Correlation Between PT Bank and American Tower
Can any of the company-specific risk be diversified away by investing in both PT Bank and American Tower at the same time? Although using a correlation coefficient on its own may not help to predict future stock returns, this module helps to understand the diversifiable risk of combining PT Bank and American Tower into the same portfolio, which is an essential part of the fundamental portfolio management process.
By analyzing existing cross correlation between PT Bank Rakyat and American Tower Corp, you can compare the effects of market volatilities on PT Bank and American Tower and check how they will diversify away market risk if combined in the same portfolio for a given time horizon. You can also utilize pair trading strategies of matching a long position in PT Bank with a short position of American Tower. Check out your portfolio center. Please also check ongoing floating volatility patterns of PT Bank and American Tower.
Diversification Opportunities for PT Bank and American Tower
0.72 | Correlation Coefficient |
Poor diversification
The 3 months correlation between BYRA and American is 0.72. Overlapping area represents the amount of risk that can be diversified away by holding PT Bank Rakyat and American Tower Corp in the same portfolio, assuming nothing else is changed. The correlation between historical prices or returns on American Tower Corp and PT Bank is a relative statistical measure of the degree to which these equity instruments tend to move together. The correlation coefficient measures the extent to which returns on PT Bank Rakyat are associated (or correlated) with American Tower. Values of the correlation coefficient range from -1 to +1, where. The correlation of zero (0) is possible when the price movement of American Tower Corp has no effect on the direction of PT Bank i.e., PT Bank and American Tower go up and down completely randomly.
Pair Corralation between PT Bank and American Tower
Assuming the 90 days trading horizon PT Bank Rakyat is expected to under-perform the American Tower. In addition to that, PT Bank is 4.01 times more volatile than American Tower Corp.

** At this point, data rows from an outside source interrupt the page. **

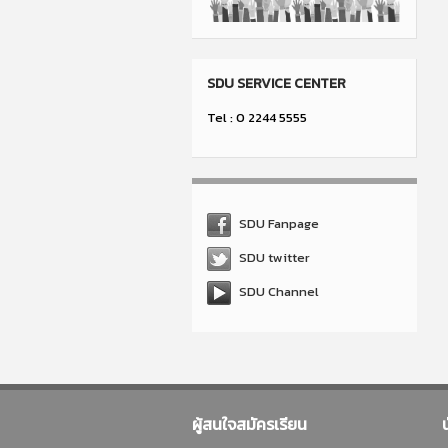
SDU SERVICE CENTER
Tel : 0 2244 5555
SDU Fanpage
SDU twitter
SDU Channel
ผู้สนใจสมัครเรียน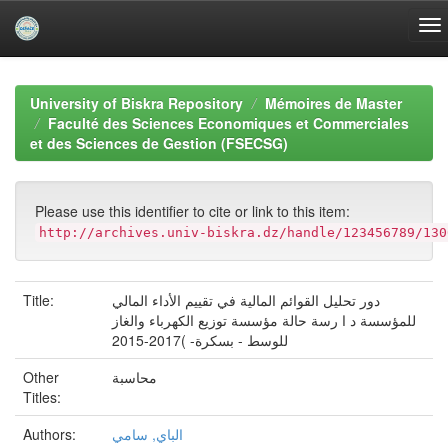
Skip
navigation
University of Biskra Repository
Mémoires de Master
Faculté des Sciences Economiques et Commerciales
et des Sciences de Gestion (FSECSG)
Please use this identifier to cite or link to this item:
http://archives.univ-biskra.dz/handle/123456789/130
Title:
دور تحليل القوائم المالية في تقييم الأداء المالي
للمؤسسة د ا رسة حالة مؤسسة توزيع الكهرباء والغاز
للوسط - بسكرة- )2017-2015
Other
محاسبة
Titles:
Authors:
الباي, سامي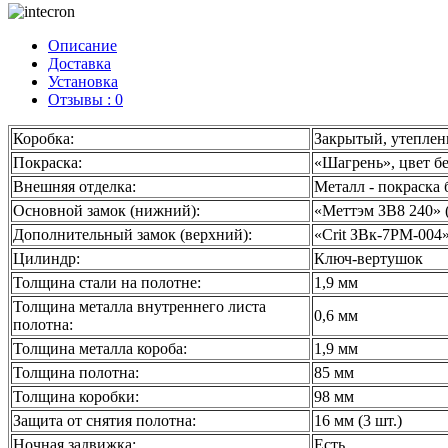
Описание
Доставка
Установка
Отзывы : 0
Коробка:
Закрытый, утепле
Покраска:
«Шагрень», цвет б
Внешняя отделка:
Металл - покраска 
Основной замок (нижний):
«Меттэм ЗВ8 240» 
Дополнительный замок (верхний):
«Crit ЗВк-7РМ-004
Цилиндр:
Ключ-вертушок
Толщина стали на полотне:
1,9 мм
Толщина металла внутреннего листа
0,6 мм
полотна:
Толщина металла короба:
1,9 мм
Толщина полотна:
85 мм
Толщина коробки:
98 мм
Защита от снятия полотна:
16 мм (3 шт.)
Ночная задвижка:
Есть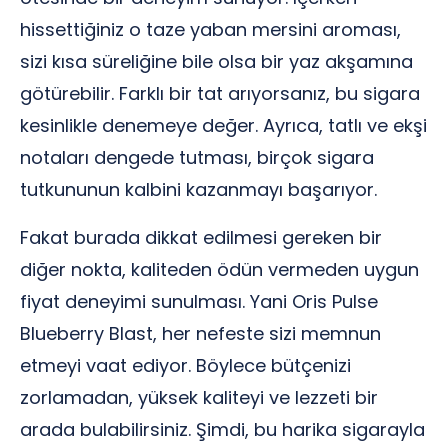
hissettiğiniz o taze yaban mersini aroması,
sizi kısa süreliğine bile olsa bir yaz akşamına
götürebilir. Farklı bir tat arıyorsanız, bu sigara
kesinlikle denemeye değer. Ayrıca, tatlı ve ekşi
notaları dengede tutması, birçok sigara
tutkununun kalbini kazanmayı başarıyor.
Fakat burada dikkat edilmesi gereken bir
diğer nokta, kaliteden ödün vermeden uygun
fiyat deneyimi sunulması. Yani Oris Pulse
Blueberry Blast, her nefeste sizi memnun
etmeyi vaat ediyor. Böylece bütçenizi
zorlamadan, yüksek kaliteyi ve lezzeti bir
arada bulabilirsiniz. Şimdi, bu harika sigarayla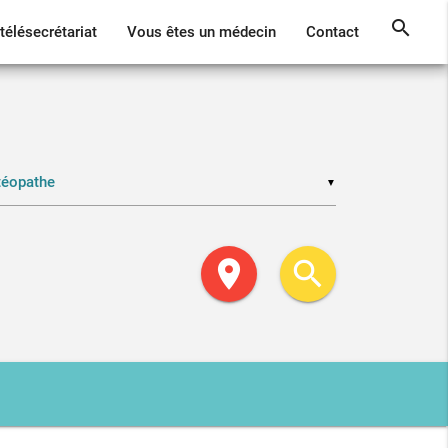
search
télésecrétariat
Vous êtes un médecin
Contact
▼
location_on
search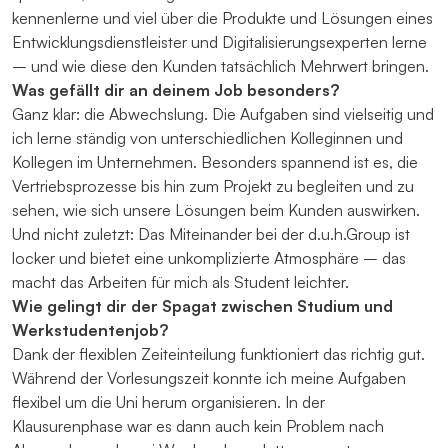
kennenlerne und viel über die Produkte und Lösungen eines
Entwicklungsdienstleister und Digitalisierungsexperten lerne
– und wie diese den Kunden tatsächlich Mehrwert bringen.
Was gefällt dir an deinem Job besonders?
Ganz klar: die Abwechslung. Die Aufgaben sind vielseitig und
ich lerne ständig von unterschiedlichen Kolleginnen und
Kollegen im Unternehmen. Besonders spannend ist es, die
Vertriebsprozesse bis hin zum Projekt zu begleiten und zu
sehen, wie sich unsere Lösungen beim Kunden auswirken.
Und nicht zuletzt: Das Miteinander bei der d.u.h.Group ist
locker und bietet eine unkomplizierte Atmosphäre – das
macht das Arbeiten für mich als Student leichter.
Wie gelingt dir der Spagat zwischen Studium und
Werkstudentenjob?
Dank der flexiblen Zeiteinteilung funktioniert das richtig gut.
Während der Vorlesungszeit konnte ich meine Aufgaben
flexibel um die Uni herum organisieren. In der
Klausurenphase war es dann auch kein Problem nach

It trades about -0.12 of its total potential returns per unit of risk. American Tower Corp is currently generating about -0.4 per unit of volatility. If you would invest 19,468 in American Tower Corp on October 8, 2024 and sell it today you would lose (1,906) from holding American Tower Corp or give up 9.79% of portfolio value over 90 days.
Time Period | 3 Months [change] |
Direction | Moves Together |
Strength | Significant |
Accuracy | 100.0% |
Values | Daily Returns |
PT Bank Rakyat vs. American Tower Corp
Performance |
Timeline |
PT Bank Rakyat |
American Tower Corp |
PT Bank and American Tower Volatility Contrast
Predicted Return Density |
Returns |
Pair Trading with PT Bank and American Tower
The main advantage of trading using opposite PT Bank and American Tower positions is that it hedges away some unsystematic risk. Because of two separate transactions, even if PT Bank position performs unexpectedly, American Tower can make up some of the losses. Pair trading also minimizes risk from directional movements in the market. For example, if an entire industry or sector drops because of unexpected headlines, the short position in American Tower will offset losses from the drop in American Tower's long position.PT Bank vs. Geely Automobile Holdings | PT Bank vs. SOCKET MOBILE NEW | PT Bank vs. MARKET VECTR RETAIL | PT Bank vs. Entravision Communications |
American Tower vs. Liberty Broadband | American Tower vs. Information Services International Dentsu | American Tower vs. Datadog | American Tower vs. Data Modul AG |
Check out your portfolio center.Note that this page's information should be used as a complementary analysis to find the right mix of equity instruments to add to your existing portfolios or create a brand new portfolio. You can also try the FinTech Suite module to use AI to screen and filter profitable investment opportunities.